They wanted to make it low friction to learn for their audience who are largely javascript programmers. I think it's a reasonable tradeoff even if I personally would prefer a more combinator style syntax.
Was that really the intent? I made a longer rant elsewhere in this thread but I sure got the impression it was really for compiler implementers and not for anyone really writing in it at all. It’s sort of a false Lisp and a false Forth when I really should have not been afraid of the ARM vs x86 split and brushed up on a real assembly. :)

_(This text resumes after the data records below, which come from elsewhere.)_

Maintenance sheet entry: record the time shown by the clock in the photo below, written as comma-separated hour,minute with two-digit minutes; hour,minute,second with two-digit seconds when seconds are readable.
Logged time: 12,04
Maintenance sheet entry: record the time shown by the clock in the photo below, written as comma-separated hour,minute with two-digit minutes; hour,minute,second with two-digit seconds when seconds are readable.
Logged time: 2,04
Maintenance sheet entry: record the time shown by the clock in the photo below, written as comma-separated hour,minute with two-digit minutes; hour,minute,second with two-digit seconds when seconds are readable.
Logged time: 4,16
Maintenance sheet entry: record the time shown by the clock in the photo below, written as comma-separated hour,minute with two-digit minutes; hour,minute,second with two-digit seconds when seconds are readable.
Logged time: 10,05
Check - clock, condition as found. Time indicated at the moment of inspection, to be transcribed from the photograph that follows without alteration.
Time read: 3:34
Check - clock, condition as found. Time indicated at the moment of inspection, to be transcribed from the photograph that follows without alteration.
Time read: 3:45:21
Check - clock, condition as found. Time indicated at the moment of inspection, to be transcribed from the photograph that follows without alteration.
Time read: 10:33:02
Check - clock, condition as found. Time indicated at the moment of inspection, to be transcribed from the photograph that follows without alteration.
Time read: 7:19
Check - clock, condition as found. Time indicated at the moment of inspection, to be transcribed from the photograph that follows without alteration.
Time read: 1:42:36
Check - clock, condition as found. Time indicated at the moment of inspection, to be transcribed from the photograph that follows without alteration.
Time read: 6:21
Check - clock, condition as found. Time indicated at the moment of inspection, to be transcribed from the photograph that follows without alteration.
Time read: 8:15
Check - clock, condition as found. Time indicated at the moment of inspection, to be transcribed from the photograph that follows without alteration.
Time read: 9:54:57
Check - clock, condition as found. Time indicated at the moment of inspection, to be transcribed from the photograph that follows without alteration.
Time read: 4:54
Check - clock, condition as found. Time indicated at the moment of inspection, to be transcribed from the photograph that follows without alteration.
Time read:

WASM grew out of the earlier asm.js, which was explicitly designed as a subset of javascript: http://asmjs.org/spec/latest/ The core idea there was to identify a subset of JS that was high performance on browsers and could be used as a compile target. WASM appeared because once asm.js got some momentum, people naturally asked "hey if browsers could implement just a couple extra things how much better could we make this?"
what they actually came up with was just as strongly against the familiarity of the community momentum already built, wasn't it?
what features do you have in mind of the current wasm spec that are (1) in common with asm.js and (2) not in common with a hypothetical more-forth-like spec for efficient secure execution in browsers?
I guess my point is there minds are going to be melted anyway by 1. low level details 2. a stack machine and 3. s-expressions. might as well use a text format that at least fits the domain.
I feel like it so badly wants to look something like forth but they couldn't make themselves do it. It would be so much more concise.